Penalties for a second positive test included automatic suspension from practice and playing, plus mandatory drug counseling, and a player could not return to the team without being cleared by a counselor as being drug free. For a third positive test, a player was subject to termination of eligibility and expulsion from school, barring special intervention by the athletic director.
The policy stated that after a third failed test, the athletic director had the option of extending a “one-time conditional grace period” in which the athlete was subject to specific terms and conditions for corrective action during a predetermined period of time.
Two sources told Yahoo! Sports that of the 10 players, at least one player continued to play after failing four tests and another player played after failing three.
NCAA member schools are not required to have their own drug-testing policy, though most choose to do so because of potential legal and disciplinary ramifications.
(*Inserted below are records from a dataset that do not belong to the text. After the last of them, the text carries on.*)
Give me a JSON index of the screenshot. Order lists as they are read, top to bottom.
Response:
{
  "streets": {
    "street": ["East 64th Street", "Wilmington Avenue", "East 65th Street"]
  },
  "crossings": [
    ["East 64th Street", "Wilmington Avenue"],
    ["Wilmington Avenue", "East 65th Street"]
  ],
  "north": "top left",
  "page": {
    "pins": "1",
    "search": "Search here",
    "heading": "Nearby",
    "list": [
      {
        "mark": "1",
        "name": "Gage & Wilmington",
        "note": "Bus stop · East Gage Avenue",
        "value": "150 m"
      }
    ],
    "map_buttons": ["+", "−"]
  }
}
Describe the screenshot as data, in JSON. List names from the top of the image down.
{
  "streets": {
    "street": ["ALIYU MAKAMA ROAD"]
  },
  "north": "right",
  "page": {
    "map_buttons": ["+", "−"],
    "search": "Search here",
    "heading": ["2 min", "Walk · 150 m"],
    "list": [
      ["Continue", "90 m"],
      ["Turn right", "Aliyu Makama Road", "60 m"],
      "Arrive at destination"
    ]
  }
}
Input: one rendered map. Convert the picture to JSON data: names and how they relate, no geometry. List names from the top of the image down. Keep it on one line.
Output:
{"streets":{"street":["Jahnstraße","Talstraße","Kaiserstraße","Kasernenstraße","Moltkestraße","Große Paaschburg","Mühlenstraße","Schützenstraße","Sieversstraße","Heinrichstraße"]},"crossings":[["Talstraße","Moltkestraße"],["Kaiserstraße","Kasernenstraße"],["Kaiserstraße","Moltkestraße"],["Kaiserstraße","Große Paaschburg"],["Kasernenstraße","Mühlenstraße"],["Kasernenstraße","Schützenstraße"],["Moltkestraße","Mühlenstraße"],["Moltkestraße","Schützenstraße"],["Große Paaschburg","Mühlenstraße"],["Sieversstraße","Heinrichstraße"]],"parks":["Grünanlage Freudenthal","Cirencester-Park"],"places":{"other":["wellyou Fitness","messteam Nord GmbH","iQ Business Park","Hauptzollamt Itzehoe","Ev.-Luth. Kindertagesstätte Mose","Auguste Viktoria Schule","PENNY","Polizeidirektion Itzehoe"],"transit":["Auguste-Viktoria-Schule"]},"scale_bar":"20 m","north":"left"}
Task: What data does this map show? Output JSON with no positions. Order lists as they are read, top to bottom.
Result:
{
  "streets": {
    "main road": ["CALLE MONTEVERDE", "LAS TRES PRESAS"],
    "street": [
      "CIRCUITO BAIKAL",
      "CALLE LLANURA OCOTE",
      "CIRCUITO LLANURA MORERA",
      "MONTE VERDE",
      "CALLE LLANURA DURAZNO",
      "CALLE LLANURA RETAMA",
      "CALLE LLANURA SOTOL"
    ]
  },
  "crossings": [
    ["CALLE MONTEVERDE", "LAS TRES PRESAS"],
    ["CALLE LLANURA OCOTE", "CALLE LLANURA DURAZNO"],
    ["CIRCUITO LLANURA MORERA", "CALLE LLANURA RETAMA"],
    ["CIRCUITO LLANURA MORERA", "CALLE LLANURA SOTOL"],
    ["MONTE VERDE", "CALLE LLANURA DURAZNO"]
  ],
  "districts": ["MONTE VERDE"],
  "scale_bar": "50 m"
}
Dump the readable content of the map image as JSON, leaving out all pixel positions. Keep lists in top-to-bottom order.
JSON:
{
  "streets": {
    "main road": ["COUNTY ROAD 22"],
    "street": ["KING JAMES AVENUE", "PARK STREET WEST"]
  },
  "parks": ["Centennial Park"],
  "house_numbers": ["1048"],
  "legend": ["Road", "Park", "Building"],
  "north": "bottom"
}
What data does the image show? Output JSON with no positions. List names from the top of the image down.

The NCAA itself tests at championship events, and will be conducting random testing in the NCAA basketball tournament that begins next week, but otherwise schools are left to police themselves for drugs on their own terms.
However, the NCAA alerts member schools that when setting internal testing procedures, the ability of the school to follow its own guidelines is subject to NCAA oversight and sanctioning. This is the regulation which puts Syracuse at risk for potentially failing to follow its own policies.
There is no uniform national drug policy, nor do most conferences have a set testing protocol or penalty structure for their member schools. In fact, Big East associate commissioner for compliance Joseph D’Antonio told Yahoo! Sports last week that he doesn’t even know what the drug policies are from school to school within the league. Syracuse is a member of the Big East.
Should Syracuse come under NCAA scrutiny for drug-testing failures, it would be the latest in a sometimes tumultuous decade for Boeheim’s program. Multiple players have had legal or disciplinary issues over that span, including Billy Edelin, Eric Devendorf, Jonny Flynn, Rick Jackson, Josh Wright, Dayshawn Wright, Scoop Jardine and Fab Melo. A previous Yahoo! Sports report also found that a sports agency secured a $50,000 loan for the uncle of then-guard Donté Greene, in hopes of signing Greene once he departed for the NBA.
Most recently, Syracuse assistant coach Bernie Fine was accused of sexual molestation by a former Orange ball boy and his brother. While charges were not filed against Fine, he was ultimately fired from his coaching position.